The current CKB database schema relies heavily on Block Hash as the primary key for storing block-related data (Headers, Bodies, Uncles, etc.). While Block Hash is unique and essential for verifying data integrity, using it as a key in RocksDB (an LSM-tree based storage) presents significant performance challenges:

• Random Writes: Block hashes are effectively random. Inserting blocks causes random write patterns, which are inefficient for LSM-trees that favor sequential writes.
• Write Amplification: Random insertions trigger frequent and expensive compaction cycles in RocksDB to sort and merge SSTables.
• Read Amplification: Scattering related data across many SSTables increases the overhead of point lookups and range scans.

2. Proposed Solution

The core proposal is to refactor the database schema to use Composite Keys based on Block Number (Big Endian) + Block Hash.

Why Block Number?

Block numbers are strictly sequential. By using the block number as the prefix of the key:

1. Sequential Writes: New blocks are appended to the end of the key space. This aligns perfectly with RocksDB's append-only nature for MemTables and minimizes overlap in SSTables.
2. Reduced Compaction: Sequential writes significantly reduce the need for rewrites during compaction, lowering Write Amplification.
3. Data Locality: Blocks with similar heights are stored close together, improving cache efficiency and range scan performance.

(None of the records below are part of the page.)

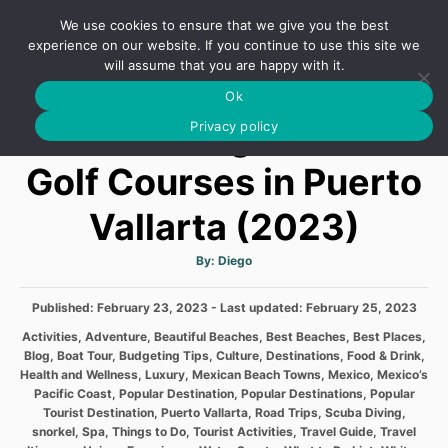
S
We use cookies to ensure that we give you the best
k
S
experience on our website. If you continue to use this site we
E
will assume that you are happy with it.
i
A
Ok
p
R
Discovering the Best
C
Privacy policy
t
H
o
Golf Courses in Puerto
C
Vallarta (2023)
o
n
A
By:
Diego
t
u
t
h
e
P
Published: February 23, 2023
- Last updated:
o
February 25, 2023
r
o
n
C
Activities
,
Adventure
,
Beautiful Beaches
,
Best Beaches
,
Best Places
,
s
a
Blog
,
Boat Tour
,
Budgeting Tips
,
Culture
,
Destinations
,
Food & Drink
,
t
t
t
Health and Wellness
,
Luxury
,
Mexican Beach Towns
,
Mexico
,
Mexico’s
e
e
Pacific Coast
,
Popular Destination
,
Popular Destinations
,
Popular
d
g
Tourist Destination
,
Puerto Vallarta
,
Road Trips
,
Scuba Diving
,
o
o
snorkel
,
Spa
,
Things to Do
,
Tourist Activities
,
Travel Guide
,
Travel
n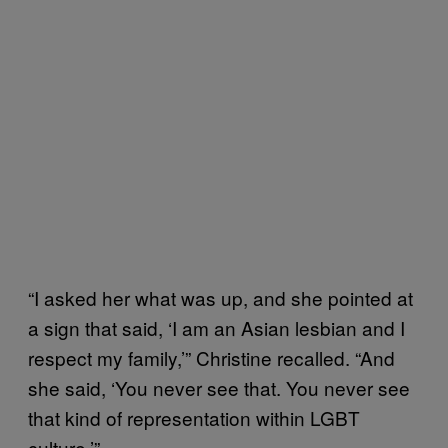
“I asked her what was up, and she pointed at
a sign that said, ‘I am an Asian lesbian and I
respect my family,’” Christine recalled. “And
she said, ‘You never see that. You never see
that kind of representation within LGBT
culture.’”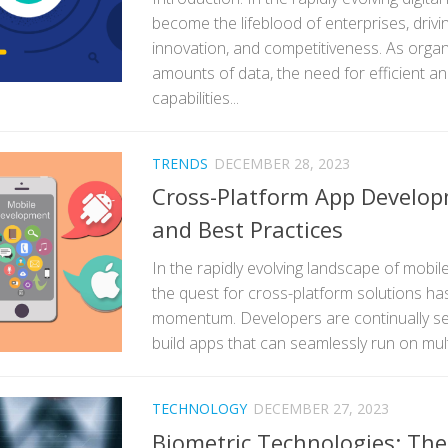
become the lifeblood of enterprises, drivi
innovation, and competitiveness. As orga
amounts of data, the need for efficient an
capabilities...
TRENDS
DECEMBER 28, 2023
Cross-Platform App Develop
and Best Practices
In the rapidly evolving landscape of mobi
the quest for cross-platform solutions has
momentum. Developers are continually see
build apps that can seamlessly run on multi
TECHNOLOGY
DECEMBER 27, 2023
Biometric Technologies: The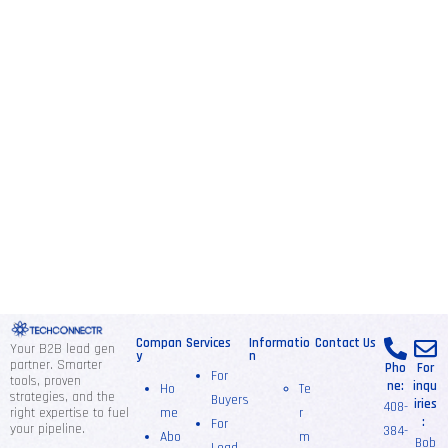
Compan
Services
Informatio
Contact Us
Your B2B lead gen
y
n
partner. Smarter
Pho
For
For
tools, proven
ne:
inqu
Ho
Te
strategies, and the
Buyers
iries
408-
right expertise to fuel
me
r
:
For
your pipeline.
384-
Abo
m
Bob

3. Detailed Schema Changes

The refactoring introduces a new key structure for block-related Column Families.

3.1 New COLUMN_INDEX (Col 0)

This acts as the primary "index" to map random hashes to sequential numbers.

• Key: Block Hash (32 bytes)
• Value:
  • Block Number (8 bytes, Big Endian)
  • Main Chain Flag (1 byte): 0x01 if on main chain, 0x00 otherwise.
• Benefit:
  • Allows looking up the Block Number when only the hash is known.
  • Optimizes is_main_chain(hash) checks to be O(1) in the same lookup.

3.2 Block Data Columns (Cols 1, 2, 3, 6, 7, 8, 15, 17, 18)

These columns store the actual block content. They now use a composite key.

• Key Format: Block Number (BE) + Block Hash
• Affected Columns:
  • COLUMN_BLOCK_HEADER (1): Header + Hash
  • COLUMN_BLOCK_BODY (2): Transactions
  • COLUMN_BLOCK_UNCLE (3): Uncle Blocks
  • COLUMN_BLOCK_EXT (6): Block Extension (verified, total difficulty)
  • COLUMN_BLOCK_PROPOSAL_IDS (7)
  • COLUMN_BLOCK_EPOCH (8)
  • COLUMN_BLOCK_EXTENSION (15)
  • COLUMN_BLOCK_FILTER (17)
  • COLUMN_BLOCK_FILTER_HASH (18)

3.3 Other Changes

• COLUMN_NUMBER_HASH (13): Deprecated. The composite keys now naturally provide the number->hash mapping (and more, since it handles forks by storing all hashes for a number).
• Unchanged Columns: Columns that don't key off blocks (e.g., COLUMN_META, COLUMN_CELL) remain largely unchanged or have minor adjustments.

4. Migration Strategy

(Not sure, Considering)

5. Benefits Summary

• Performance: Drastically improved write throughput and reduced latency for block synchronization.
• Resource Usage: Lower CPU and I/O usage due to reduced compaction overhead.